● **TEXTO SELECCIONADO**
Una acción educativa consciente e iluminada, es decir, planteada juiciosamente sobre bases humanas válidas puede hacer mucho para ayudar a una persona a desarrollarse corno personalidad plenamente integrada: puede hacer mucho para ayudar a esta personalidad a enriquecerse a todo lo largo del período de su desarrollo en la expresión de ludas sus capacidades psíquicas y en la asimilación de los valores naturales y sobrenaturales que ofrece la vida indi¡dual y social: puede también hacer mucho para ayudar a un individuo a corregirse, a impedir las regresiones o los desfases, a resolver los conflictos y a evitar, por lo tanto, o al menos a disminuir, las posibilidades de desviación patológica, aunque sea en forma leve. Una acción educativa consciente e iluminada puede hacer mucho para poner a una persona en las condiciones más favorables en orden a una auténtica ascesis cristiana, es decir, para realizar en ella una sólida, robusta y fructífera vida espiritual.

VI. Conclusión

En resumen, si todos los hombres poseen un mínimo de disposiciones religiosas, sus actitudes frente a una vida interior dinámica varían en infinitas posibilidades: el conjunto organizado de sus funciones físicas y psíquicas tiene repercusiones en sus posibilidades espirituales en orden a aumentarlas o limitarlas. A estos datos primitivos se asocian las influencias exteriores de tiempo y lugar y los efectos de los acontecimientos a los que cada uno está sujeto. A ellos se añade la acción de la gracia, que actúa de mil modos diversos e incontrolables.

Si es cierto que la vida espiritual no depende en su misterio más que de la gracia y trasciende, por lo tanto, al psiquismo humano, también es cierto que este último condiciona su eficacia. Por eso tiene gran importancia el hecho de que la personalidad de cada individuo se haga más rica humanamente, para servir de la mejor forma posible como instrumento y signo de la llamada del Espíritu.

● **LISTADO DE DATOS**

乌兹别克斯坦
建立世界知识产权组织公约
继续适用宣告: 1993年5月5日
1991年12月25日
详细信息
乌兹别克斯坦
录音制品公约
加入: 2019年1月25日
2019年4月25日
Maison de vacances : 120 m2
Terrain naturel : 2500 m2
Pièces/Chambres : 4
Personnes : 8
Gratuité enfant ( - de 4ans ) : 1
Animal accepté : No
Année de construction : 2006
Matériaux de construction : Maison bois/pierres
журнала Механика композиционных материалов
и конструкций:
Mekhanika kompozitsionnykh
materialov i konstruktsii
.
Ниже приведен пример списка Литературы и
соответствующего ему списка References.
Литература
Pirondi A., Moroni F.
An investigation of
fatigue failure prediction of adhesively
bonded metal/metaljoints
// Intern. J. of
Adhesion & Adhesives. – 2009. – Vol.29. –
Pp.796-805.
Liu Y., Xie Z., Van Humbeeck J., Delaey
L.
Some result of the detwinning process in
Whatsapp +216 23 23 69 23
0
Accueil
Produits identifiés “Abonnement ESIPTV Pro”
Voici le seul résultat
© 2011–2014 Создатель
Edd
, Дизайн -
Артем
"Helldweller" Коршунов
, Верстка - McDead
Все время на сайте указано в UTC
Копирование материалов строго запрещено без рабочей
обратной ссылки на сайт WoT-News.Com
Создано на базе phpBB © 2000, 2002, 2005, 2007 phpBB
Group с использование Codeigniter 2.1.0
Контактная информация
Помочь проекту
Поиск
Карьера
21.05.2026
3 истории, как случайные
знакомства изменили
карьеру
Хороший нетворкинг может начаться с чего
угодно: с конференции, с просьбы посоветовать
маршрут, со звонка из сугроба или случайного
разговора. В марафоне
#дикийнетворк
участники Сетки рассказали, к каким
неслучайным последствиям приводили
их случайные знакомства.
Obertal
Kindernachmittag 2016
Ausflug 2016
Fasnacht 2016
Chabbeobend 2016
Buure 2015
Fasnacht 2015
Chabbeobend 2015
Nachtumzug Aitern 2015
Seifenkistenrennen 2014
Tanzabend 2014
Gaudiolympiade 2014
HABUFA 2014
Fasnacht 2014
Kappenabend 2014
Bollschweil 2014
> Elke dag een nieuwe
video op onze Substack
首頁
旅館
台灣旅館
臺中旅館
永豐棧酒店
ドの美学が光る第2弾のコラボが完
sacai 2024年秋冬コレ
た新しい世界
---
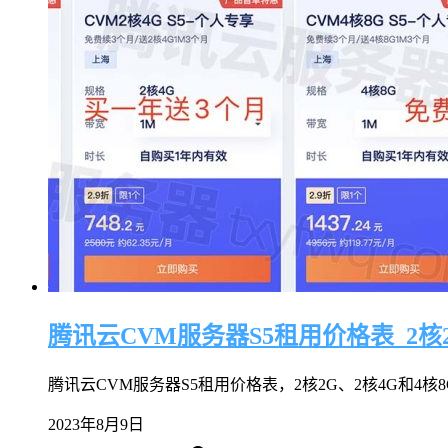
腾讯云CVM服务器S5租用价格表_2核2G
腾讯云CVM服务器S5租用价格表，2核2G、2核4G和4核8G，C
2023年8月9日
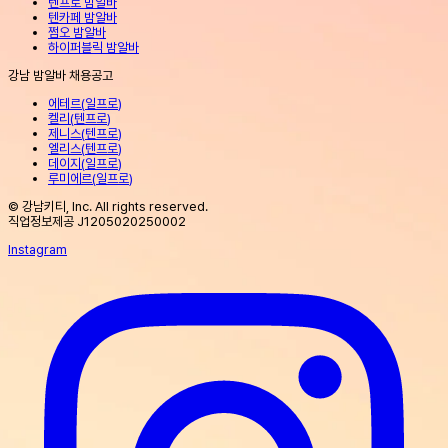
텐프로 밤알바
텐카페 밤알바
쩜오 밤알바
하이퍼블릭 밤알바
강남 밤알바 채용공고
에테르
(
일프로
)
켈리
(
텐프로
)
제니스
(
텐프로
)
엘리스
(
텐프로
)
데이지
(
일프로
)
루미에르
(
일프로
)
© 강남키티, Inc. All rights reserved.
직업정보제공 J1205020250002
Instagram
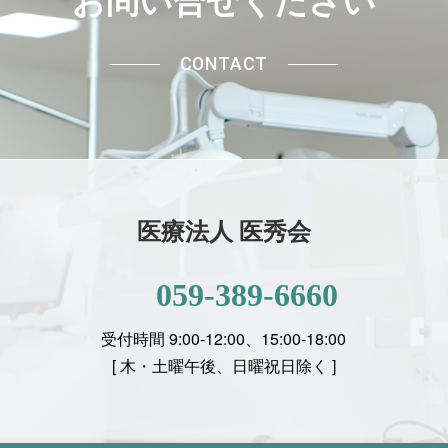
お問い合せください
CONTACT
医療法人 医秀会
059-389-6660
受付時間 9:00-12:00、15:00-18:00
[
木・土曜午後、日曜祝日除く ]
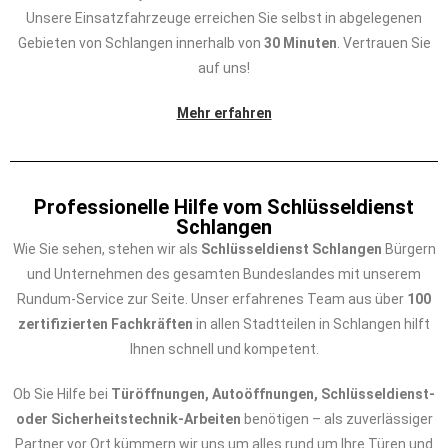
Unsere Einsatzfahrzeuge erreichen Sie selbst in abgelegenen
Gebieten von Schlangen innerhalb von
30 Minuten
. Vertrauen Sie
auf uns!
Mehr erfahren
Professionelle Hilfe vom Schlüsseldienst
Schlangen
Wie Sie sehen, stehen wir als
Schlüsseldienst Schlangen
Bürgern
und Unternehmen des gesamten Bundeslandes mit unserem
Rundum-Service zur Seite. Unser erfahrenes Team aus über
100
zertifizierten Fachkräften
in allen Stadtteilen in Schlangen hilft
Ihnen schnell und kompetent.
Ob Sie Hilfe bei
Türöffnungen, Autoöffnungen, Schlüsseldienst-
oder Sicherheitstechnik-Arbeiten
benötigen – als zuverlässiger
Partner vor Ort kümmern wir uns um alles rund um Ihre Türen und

● **PROBLEMAS Y TAREAS**
1. En el texto sobre la vida espiritual, ¿de qué depende esta vida en su misterio?
2. Prosigue el texto sobre la vida espiritual a partir de su última frase.
El listado de datos es un material aparte, sin relación con el texto seleccionado.

● **RESULTADOS POR TAREA**
1. Depende solo de la gracia.

2.
La acción educativa se propone precisamente favorecer las condiciones humanas de los individuos, orientándolas o mejorándolas cuando convenga, de forma que las haga más propicias a la acción de la gracia: en otros términos, se propone ayudar a la gracia misma para que actúe con eficacia. Y tanto mejor será el resultado de la acción educativa cuanto más se tengan presentes las condiciones tanto normales como patológicas de los individuos. De esta forma, podrán realizarse aquellas condiciones que convierten a la persona humana en un instrumento válido para la obra divina de la gracia.

La acción de la gracia no puede analizarse directamente: pero sus efectos, que varían notablemente de individuo a individuo, admiten una investigación científica. "Los teólogos —escribe E. Hugon— no pueden dejar de acoger favorablemente los estudios de psicología, que tienden a mostrar el misterioso trabajo que paulatinamente tiene lugar en las almas en busca de un ideal y las etapas sucesivas que las llevan a Dios'.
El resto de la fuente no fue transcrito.